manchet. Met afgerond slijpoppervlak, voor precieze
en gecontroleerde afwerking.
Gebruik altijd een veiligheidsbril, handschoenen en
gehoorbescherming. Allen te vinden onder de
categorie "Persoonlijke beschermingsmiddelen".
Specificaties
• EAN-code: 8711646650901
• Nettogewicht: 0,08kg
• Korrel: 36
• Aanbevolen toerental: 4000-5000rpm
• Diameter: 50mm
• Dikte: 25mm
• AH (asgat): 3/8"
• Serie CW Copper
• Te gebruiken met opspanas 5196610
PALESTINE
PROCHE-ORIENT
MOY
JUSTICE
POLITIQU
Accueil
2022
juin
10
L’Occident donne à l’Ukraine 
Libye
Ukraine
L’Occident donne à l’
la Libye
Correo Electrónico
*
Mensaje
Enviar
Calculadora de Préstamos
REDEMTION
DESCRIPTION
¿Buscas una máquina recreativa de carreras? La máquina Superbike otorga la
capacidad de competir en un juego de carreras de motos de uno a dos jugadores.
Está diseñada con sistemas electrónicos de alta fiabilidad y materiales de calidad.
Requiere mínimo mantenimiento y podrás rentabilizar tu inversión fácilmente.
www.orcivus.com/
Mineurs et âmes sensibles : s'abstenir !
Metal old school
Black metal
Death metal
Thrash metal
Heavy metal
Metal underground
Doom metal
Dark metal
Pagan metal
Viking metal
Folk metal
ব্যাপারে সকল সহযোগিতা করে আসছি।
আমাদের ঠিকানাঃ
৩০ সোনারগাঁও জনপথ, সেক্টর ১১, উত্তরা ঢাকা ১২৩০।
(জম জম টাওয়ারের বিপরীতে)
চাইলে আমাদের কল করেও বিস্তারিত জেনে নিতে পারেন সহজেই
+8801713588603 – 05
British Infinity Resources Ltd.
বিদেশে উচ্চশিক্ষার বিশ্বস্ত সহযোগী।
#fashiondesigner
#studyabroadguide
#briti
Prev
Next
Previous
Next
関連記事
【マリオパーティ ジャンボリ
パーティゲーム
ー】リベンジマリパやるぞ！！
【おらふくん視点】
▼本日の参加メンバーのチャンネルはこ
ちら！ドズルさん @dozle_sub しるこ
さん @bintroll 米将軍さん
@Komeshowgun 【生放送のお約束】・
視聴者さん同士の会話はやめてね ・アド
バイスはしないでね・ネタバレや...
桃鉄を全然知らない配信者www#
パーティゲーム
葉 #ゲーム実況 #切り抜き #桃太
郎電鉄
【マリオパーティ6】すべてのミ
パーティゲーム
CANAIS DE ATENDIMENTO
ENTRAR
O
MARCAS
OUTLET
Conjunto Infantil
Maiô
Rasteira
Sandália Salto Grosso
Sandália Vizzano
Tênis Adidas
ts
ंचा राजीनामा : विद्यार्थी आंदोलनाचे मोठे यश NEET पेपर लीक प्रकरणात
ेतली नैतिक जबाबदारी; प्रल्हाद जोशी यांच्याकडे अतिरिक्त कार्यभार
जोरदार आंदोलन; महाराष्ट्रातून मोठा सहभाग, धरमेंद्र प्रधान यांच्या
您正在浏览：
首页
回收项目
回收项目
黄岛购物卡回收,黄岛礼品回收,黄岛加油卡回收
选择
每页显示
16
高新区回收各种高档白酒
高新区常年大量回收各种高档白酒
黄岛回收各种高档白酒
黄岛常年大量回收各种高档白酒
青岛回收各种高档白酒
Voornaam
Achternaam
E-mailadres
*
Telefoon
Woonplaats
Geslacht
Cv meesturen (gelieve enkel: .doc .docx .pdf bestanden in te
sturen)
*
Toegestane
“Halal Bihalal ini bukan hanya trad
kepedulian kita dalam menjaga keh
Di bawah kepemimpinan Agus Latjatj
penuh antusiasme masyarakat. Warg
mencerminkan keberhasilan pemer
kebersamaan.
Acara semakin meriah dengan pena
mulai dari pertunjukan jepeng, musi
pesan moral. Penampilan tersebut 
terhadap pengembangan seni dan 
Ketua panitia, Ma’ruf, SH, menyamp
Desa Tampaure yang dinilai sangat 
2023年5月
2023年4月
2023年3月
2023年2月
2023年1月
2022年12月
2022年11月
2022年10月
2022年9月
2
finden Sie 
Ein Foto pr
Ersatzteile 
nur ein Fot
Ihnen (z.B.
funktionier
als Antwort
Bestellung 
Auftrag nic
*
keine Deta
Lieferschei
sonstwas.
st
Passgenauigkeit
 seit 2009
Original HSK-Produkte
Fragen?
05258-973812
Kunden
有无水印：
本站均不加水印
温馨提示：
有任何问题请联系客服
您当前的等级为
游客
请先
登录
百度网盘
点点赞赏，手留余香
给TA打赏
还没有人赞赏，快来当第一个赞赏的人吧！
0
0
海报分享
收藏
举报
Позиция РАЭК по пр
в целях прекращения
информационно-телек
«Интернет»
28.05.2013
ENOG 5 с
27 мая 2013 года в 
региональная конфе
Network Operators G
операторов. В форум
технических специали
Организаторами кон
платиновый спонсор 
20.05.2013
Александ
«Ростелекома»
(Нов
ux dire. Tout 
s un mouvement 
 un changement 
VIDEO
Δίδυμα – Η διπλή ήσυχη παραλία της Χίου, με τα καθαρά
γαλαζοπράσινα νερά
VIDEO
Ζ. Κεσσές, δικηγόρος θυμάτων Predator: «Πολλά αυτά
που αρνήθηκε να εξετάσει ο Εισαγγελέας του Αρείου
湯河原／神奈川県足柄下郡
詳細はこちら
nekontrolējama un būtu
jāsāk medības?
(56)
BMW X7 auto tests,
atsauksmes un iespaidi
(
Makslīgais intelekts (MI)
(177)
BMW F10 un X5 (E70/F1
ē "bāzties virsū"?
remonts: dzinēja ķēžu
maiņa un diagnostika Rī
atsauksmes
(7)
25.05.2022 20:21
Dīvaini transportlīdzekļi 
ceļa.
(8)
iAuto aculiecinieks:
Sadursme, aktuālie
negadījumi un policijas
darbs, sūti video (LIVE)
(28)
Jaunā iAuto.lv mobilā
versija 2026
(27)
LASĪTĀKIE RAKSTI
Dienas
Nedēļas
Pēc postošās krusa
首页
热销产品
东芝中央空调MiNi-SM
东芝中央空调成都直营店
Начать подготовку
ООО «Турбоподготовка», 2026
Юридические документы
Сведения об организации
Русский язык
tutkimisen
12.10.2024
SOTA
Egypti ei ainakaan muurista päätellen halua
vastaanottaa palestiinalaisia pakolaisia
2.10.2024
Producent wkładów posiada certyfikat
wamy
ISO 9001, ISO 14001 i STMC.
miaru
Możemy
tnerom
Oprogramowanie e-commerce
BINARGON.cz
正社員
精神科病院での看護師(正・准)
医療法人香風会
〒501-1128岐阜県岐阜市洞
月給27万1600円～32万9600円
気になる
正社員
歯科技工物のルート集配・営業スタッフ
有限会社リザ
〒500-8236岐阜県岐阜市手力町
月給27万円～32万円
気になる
════════
**REQUEST:** The answer must be a single number: the count of lines in the entries that include "Occident".

**ANSWER SPACE:** 2